____ TASK DATA

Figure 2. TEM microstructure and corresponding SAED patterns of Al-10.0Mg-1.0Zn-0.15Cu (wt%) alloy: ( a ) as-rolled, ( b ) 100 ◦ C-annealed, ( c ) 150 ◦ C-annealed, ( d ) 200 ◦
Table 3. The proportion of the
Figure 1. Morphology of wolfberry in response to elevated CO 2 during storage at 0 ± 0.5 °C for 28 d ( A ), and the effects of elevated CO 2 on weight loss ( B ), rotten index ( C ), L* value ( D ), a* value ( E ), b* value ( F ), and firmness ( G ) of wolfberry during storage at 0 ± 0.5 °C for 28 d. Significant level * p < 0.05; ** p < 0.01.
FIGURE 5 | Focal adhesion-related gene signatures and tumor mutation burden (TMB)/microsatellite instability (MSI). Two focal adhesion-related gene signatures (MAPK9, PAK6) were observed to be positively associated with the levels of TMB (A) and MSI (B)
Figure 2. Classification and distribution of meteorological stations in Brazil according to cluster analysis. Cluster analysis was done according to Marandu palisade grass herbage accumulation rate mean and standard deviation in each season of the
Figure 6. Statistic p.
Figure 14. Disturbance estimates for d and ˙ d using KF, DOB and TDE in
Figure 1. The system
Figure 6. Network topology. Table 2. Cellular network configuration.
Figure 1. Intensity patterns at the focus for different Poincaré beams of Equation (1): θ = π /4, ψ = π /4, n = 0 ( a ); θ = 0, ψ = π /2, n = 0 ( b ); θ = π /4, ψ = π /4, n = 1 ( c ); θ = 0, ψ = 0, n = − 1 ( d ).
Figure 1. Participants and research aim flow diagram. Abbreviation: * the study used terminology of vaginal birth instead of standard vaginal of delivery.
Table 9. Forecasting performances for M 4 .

________

◆ **WHAT THE TASK ASKS**
Every line of the records should be reproduced exactly.

◆ **OUTPUT OF THE TASK**
Figure 2. TEM microstructure and corresponding SAED patterns of Al-10.0Mg-1.0Zn-0.15Cu (wt%) alloy: ( a ) as-rolled, ( b ) 100 ◦ C-annealed, ( c ) 150 ◦ C-annealed, ( d ) 200 ◦
Table 3. The proportion of the
Figure 1. Morphology of wolfberry in response to elevated CO 2 during storage at 0 ± 0.5 °C for 28 d ( A ), and the effects of elevated CO 2 on weight loss ( B ), rotten index ( C ), L* value ( D ), a* value ( E ), b* value ( F ), and firmness ( G ) of wolfberry during storage at 0 ± 0.5 °C for 28 d. Significant level * p < 0.05; ** p < 0.01.
FIGURE 5 | Focal adhesion-related gene signatures and tumor mutation burden (TMB)/microsatellite instability (MSI). Two focal adhesion-related gene signatures (MAPK9, PAK6) were observed to be positively associated with the levels of TMB (A) and MSI (B)
Figure 2. Classification and distribution of meteorological stations in Brazil according to cluster analysis. Cluster analysis was done according to Marandu palisade grass herbage accumulation rate mean and standard deviation in each season of the
Figure 6. Statistic p.
Figure 14. Disturbance estimates for d and ˙ d using KF, DOB and TDE in
Figure 1. The system
Figure 6. Network topology. Table 2. Cellular network configuration.
Figure 1. Intensity patterns at the focus for different Poincaré beams of Equation (1): θ = π /4, ψ = π /4, n = 0 ( a ); θ = 0, ψ = π /2, n = 0 ( b ); θ = π /4, ψ = π /4, n = 1 ( c ); θ = 0, ψ = 0, n = − 1 ( d ).
Figure 1. Participants and research aim flow diagram. Abbreviation: * the study used terminology of vaginal birth instead of standard vaginal of delivery.
Table 9. Forecasting performances for M 4 .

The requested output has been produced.